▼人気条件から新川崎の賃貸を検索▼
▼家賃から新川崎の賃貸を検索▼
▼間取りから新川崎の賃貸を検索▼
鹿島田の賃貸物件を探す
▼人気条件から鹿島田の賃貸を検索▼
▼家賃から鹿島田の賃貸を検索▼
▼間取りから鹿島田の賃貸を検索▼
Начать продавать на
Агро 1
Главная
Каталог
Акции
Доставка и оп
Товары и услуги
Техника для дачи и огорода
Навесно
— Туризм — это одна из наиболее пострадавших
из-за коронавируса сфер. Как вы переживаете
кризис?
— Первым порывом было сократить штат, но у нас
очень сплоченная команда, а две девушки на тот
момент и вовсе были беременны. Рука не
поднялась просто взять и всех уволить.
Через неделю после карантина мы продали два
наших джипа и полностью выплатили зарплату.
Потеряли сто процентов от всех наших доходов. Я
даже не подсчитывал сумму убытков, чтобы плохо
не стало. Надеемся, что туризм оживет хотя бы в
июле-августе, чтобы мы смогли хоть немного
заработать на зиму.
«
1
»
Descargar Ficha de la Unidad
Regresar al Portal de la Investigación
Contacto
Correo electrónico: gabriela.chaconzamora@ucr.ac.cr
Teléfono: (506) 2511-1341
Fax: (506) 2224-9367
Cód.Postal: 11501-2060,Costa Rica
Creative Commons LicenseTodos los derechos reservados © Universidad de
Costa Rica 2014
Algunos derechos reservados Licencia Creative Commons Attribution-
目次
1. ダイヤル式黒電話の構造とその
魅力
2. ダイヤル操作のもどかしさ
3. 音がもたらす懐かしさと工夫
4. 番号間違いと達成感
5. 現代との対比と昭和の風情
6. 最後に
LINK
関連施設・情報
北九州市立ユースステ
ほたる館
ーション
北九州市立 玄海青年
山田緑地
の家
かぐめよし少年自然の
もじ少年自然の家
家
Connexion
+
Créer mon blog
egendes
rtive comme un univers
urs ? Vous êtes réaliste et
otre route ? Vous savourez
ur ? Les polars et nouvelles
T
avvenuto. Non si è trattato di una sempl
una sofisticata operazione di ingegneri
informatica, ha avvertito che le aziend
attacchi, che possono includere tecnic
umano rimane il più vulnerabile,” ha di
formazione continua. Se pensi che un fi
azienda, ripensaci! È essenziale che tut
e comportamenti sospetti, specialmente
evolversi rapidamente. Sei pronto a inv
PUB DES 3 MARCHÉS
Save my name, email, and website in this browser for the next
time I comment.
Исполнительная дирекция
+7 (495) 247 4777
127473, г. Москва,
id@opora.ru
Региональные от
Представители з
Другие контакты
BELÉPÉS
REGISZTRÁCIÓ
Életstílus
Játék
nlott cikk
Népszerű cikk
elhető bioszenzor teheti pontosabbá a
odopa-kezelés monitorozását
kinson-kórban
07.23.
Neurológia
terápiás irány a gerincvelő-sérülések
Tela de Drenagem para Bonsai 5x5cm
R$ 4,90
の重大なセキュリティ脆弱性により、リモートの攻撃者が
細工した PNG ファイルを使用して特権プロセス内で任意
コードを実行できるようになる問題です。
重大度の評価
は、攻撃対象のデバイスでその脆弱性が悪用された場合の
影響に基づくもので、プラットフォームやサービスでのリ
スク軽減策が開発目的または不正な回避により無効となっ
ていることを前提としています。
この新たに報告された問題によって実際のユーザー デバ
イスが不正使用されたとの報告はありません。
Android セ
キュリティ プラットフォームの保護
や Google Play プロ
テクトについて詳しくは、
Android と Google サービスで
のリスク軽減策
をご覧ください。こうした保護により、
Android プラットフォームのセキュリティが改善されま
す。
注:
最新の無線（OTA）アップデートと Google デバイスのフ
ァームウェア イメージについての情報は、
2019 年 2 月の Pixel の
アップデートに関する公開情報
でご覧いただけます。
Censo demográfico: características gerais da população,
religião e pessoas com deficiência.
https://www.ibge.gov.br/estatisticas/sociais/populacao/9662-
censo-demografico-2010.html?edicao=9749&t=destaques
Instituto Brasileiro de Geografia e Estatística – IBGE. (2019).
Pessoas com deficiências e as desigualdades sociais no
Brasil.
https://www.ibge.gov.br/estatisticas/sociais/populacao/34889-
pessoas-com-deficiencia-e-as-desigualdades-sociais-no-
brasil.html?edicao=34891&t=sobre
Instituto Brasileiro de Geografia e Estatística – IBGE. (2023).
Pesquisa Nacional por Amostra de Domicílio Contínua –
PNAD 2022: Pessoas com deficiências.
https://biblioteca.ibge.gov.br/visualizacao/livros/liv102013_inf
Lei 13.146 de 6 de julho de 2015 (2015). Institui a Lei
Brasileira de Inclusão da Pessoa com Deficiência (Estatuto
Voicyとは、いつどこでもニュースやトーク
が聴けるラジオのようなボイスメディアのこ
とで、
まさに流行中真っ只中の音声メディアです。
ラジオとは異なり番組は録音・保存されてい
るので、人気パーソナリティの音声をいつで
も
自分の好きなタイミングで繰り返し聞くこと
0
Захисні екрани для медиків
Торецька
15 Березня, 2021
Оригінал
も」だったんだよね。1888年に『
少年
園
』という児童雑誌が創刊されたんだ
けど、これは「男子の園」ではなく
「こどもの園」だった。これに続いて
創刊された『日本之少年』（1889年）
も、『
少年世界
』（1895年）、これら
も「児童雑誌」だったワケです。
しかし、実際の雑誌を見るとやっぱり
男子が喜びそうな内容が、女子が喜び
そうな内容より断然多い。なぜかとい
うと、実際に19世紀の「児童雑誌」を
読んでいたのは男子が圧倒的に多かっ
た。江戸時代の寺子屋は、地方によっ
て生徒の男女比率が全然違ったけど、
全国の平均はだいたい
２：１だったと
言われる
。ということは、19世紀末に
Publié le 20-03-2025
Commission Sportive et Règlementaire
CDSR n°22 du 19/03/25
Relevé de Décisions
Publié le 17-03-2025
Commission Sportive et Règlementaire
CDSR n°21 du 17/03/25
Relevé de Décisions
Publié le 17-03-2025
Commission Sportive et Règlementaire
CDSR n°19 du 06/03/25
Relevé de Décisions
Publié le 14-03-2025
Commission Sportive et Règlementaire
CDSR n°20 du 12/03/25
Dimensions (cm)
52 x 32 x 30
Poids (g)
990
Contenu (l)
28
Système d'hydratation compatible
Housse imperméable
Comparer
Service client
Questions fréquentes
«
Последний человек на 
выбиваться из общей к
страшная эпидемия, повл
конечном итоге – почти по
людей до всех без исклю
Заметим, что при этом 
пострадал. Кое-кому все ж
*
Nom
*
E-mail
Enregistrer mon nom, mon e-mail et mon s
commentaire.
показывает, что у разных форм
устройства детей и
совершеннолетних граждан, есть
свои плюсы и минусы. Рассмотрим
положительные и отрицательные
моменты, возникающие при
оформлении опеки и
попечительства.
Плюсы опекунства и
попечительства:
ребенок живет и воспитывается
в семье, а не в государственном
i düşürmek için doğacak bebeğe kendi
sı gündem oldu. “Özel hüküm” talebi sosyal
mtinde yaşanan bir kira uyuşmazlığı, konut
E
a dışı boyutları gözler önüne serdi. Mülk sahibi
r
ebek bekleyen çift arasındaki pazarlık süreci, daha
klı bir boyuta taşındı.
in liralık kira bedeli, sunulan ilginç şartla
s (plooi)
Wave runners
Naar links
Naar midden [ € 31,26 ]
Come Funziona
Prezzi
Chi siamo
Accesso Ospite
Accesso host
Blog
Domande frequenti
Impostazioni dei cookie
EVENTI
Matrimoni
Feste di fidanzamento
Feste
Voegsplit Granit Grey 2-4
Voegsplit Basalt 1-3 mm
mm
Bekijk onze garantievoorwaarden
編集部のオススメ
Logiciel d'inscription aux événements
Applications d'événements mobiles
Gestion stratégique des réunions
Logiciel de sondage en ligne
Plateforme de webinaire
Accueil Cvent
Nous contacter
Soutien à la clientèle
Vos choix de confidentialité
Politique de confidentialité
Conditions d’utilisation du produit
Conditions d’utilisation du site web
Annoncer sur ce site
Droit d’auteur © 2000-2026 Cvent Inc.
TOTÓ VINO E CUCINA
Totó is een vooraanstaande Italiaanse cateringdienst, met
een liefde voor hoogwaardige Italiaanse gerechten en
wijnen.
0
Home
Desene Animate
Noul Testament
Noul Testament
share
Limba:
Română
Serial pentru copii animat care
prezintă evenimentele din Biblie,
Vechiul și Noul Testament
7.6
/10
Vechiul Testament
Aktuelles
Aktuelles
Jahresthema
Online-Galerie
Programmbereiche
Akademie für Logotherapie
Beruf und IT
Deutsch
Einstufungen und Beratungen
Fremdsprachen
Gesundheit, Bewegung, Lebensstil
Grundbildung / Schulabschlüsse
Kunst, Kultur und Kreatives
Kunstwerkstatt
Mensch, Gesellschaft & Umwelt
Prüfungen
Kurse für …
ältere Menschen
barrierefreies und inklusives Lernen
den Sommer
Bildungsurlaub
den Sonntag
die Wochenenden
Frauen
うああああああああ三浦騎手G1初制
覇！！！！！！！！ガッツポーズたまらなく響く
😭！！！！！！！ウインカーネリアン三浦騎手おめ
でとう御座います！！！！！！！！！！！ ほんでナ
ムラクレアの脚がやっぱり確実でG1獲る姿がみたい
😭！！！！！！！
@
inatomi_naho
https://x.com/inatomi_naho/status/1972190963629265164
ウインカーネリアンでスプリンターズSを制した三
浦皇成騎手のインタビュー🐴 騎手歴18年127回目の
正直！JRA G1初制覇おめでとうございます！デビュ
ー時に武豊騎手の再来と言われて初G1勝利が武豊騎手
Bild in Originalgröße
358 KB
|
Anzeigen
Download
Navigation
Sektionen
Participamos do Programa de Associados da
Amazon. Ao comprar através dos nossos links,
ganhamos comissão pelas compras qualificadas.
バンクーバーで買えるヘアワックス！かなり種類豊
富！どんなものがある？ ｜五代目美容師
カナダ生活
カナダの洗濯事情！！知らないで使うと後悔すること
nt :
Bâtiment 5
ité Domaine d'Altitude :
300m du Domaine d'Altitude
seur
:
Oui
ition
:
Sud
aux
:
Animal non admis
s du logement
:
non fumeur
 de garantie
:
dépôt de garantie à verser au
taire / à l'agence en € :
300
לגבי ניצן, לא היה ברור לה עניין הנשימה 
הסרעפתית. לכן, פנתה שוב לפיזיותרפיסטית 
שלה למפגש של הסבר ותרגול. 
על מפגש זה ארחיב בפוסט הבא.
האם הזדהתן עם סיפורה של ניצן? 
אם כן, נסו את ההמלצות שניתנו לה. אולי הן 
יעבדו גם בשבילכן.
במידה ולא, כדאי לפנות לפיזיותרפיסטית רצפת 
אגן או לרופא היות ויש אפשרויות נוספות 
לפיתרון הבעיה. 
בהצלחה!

**Work to complete**
Swap "Акции" for "Скидки" in the records from the start through the line containing "очень сплоченная команда, а", and give those lines back with nothing else changed.

**Result for this exercise**
▼人気条件から新川崎の賃貸を検索▼
▼家賃から新川崎の賃貸を検索▼
▼間取りから新川崎の賃貸を検索▼
鹿島田の賃貸物件を探す
▼人気条件から鹿島田の賃貸を検索▼
▼家賃から鹿島田の賃貸を検索▼
▼間取りから鹿島田の賃貸を検索▼
Начать продавать на
Агро 1
Главная
Каталог
Скидки
Доставка и оп
Товары и услуги
Техника для дачи и огорода
Навесно
— Туризм — это одна из наиболее пострадавших
из-за коронавируса сфер. Как вы переживаете
кризис?
— Первым порывом было сократить штат, но у нас
очень сплоченная команда, а две девушки на тот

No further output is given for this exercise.